THE PROBLEM:
Print the records verbatim, starting at their first line and ending at the line that contains "export const myFeature".

DATA IN THIS EXERCISE:

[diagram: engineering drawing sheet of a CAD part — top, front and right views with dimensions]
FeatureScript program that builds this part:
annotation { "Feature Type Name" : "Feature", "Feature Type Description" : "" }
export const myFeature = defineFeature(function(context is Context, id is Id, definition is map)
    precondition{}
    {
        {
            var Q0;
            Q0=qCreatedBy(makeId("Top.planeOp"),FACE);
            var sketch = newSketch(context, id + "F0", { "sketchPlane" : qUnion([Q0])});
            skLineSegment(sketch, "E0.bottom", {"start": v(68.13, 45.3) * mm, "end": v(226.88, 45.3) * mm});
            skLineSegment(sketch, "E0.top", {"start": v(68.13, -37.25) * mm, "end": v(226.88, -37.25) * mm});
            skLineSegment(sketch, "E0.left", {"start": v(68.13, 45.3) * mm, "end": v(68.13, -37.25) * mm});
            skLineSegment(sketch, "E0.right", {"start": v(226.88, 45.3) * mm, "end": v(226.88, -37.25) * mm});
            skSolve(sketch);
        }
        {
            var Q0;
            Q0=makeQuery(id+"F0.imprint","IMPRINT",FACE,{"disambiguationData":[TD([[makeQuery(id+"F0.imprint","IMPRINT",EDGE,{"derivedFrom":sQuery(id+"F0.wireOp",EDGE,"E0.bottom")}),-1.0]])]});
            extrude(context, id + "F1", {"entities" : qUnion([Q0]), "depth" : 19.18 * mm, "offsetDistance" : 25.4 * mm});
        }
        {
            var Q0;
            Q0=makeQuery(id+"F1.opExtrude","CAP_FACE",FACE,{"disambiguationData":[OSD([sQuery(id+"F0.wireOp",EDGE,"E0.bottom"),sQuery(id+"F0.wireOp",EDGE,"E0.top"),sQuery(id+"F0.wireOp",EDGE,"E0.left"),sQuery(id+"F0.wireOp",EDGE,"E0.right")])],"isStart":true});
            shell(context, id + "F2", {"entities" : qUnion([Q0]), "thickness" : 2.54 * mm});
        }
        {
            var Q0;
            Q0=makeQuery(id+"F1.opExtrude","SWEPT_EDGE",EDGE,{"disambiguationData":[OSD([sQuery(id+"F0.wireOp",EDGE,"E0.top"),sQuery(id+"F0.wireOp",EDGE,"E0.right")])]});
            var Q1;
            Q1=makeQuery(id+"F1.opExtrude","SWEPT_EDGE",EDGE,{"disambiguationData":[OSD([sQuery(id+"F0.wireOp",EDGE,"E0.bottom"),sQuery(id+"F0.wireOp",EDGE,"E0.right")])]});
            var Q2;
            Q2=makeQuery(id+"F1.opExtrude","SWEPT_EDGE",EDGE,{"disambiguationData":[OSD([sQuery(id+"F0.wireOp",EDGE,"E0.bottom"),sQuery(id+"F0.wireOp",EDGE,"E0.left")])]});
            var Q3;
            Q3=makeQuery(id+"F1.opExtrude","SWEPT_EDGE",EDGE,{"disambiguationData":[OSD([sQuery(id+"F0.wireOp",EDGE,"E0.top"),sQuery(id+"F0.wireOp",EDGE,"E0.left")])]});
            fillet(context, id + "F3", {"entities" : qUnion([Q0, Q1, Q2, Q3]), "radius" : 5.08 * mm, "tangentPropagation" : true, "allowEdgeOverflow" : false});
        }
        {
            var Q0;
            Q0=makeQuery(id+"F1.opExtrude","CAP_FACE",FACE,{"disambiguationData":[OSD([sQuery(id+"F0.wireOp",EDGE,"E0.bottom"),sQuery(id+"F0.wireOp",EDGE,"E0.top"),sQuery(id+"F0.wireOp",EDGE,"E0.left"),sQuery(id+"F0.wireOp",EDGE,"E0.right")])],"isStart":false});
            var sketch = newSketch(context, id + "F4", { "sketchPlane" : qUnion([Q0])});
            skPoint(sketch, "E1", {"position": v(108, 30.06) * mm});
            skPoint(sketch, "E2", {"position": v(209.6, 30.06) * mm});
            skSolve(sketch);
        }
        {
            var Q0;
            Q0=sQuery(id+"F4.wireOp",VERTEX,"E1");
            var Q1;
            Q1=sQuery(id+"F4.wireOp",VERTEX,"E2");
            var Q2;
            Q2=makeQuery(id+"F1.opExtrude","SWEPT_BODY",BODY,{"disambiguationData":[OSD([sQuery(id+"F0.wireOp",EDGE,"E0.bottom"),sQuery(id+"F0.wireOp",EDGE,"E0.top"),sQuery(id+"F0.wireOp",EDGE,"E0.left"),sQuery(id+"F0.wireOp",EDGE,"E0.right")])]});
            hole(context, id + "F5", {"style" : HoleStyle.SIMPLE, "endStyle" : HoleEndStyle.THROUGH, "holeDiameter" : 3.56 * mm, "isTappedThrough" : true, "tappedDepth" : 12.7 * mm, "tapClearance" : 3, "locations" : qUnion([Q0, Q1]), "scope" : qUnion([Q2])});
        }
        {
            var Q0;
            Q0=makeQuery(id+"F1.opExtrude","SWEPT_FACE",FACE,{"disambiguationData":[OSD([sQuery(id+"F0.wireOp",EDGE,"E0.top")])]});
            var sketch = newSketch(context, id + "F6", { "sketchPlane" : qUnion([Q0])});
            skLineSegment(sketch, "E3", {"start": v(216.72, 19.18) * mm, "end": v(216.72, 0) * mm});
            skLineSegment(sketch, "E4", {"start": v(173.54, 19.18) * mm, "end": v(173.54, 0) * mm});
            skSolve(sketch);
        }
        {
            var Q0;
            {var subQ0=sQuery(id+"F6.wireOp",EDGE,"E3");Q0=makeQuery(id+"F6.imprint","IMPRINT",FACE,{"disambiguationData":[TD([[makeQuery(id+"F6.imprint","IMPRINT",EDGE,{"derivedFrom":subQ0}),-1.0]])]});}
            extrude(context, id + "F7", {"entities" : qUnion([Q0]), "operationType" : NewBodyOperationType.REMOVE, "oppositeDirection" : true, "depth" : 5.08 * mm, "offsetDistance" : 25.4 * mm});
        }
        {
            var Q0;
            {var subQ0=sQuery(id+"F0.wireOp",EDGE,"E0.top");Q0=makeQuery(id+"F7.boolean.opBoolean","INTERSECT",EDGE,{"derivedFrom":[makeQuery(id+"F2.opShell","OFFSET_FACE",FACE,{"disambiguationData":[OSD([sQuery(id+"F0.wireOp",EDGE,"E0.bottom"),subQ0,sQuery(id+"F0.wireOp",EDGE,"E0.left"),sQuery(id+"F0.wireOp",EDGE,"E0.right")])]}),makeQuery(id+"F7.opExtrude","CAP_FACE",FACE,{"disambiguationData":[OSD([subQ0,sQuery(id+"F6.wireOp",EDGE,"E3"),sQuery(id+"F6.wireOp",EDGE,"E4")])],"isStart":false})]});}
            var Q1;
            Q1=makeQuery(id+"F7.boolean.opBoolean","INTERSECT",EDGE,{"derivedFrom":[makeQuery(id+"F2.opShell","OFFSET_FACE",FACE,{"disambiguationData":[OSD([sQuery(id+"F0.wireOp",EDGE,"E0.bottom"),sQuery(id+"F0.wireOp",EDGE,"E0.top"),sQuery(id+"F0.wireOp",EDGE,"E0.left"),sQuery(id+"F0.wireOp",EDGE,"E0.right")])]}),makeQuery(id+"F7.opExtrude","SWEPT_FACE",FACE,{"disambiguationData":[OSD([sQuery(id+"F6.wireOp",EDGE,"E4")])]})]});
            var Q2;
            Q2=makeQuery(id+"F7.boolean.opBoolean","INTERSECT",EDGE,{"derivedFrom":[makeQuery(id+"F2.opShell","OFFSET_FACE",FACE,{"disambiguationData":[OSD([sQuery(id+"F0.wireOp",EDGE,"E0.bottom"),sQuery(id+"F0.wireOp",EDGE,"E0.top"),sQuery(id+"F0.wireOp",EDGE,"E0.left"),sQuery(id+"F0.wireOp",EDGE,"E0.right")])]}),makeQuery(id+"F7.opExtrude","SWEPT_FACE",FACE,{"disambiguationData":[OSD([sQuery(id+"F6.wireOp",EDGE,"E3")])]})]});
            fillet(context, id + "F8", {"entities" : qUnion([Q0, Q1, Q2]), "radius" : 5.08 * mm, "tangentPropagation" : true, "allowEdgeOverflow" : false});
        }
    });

EXERCISE RESULT:
[diagram: engineering drawing sheet of a CAD part — top, front and right views with dimensions]
FeatureScript program that builds this part:
annotation { "Feature Type Name" : "Feature", "Feature Type Description" : "" }
export const myFeature = defineFeature(function(context is Context, id is Id, definition is map)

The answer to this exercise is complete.